#### [DIRECTIVE]
Extract the text from every one of the entries below, copying each line word for word, and leave the pictures out of your answer.

********

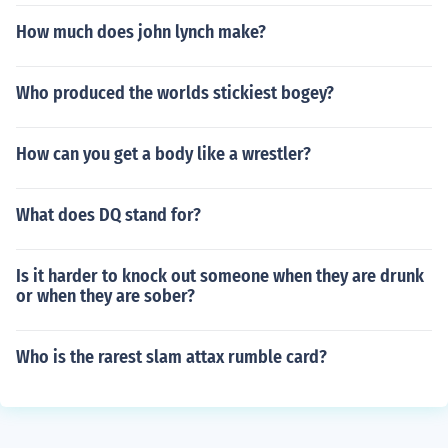
How much does john lynch make?
Who produced the worlds stickiest bogey?
How can you get a body like a wrestler?
What does DQ stand for?
Is it harder to knock out someone when they are drunk
or when they are sober?
Who is the rarest slam attax rumble card?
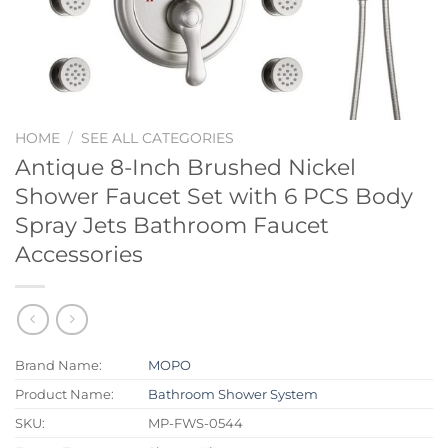
HOME
/
SEE ALL CATEGORIES
Antique 8-Inch Brushed Nickel
Shower Faucet Set with 6 PCS Body
Spray Jets Bathroom Faucet
Accessories
Brand Name:
MOPO
Product Name:
Bathroom Shower System
SKU:
MP-FWS-0544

********

#### [EXERCISE OUTPUT]
How much does john lynch make?
Who produced the worlds stickiest bogey?
How can you get a body like a wrestler?
What does DQ stand for?
Is it harder to knock out someone when they are drunk
or when they are sober?
Who is the rarest slam attax rumble card?
HOME
/
SEE ALL CATEGORIES
Antique 8-Inch Brushed Nickel
Shower Faucet Set with 6 PCS Body
Spray Jets Bathroom Faucet
Accessories
Brand Name:
MOPO
Product Name:
Bathroom Shower System
SKU:
MP-FWS-0544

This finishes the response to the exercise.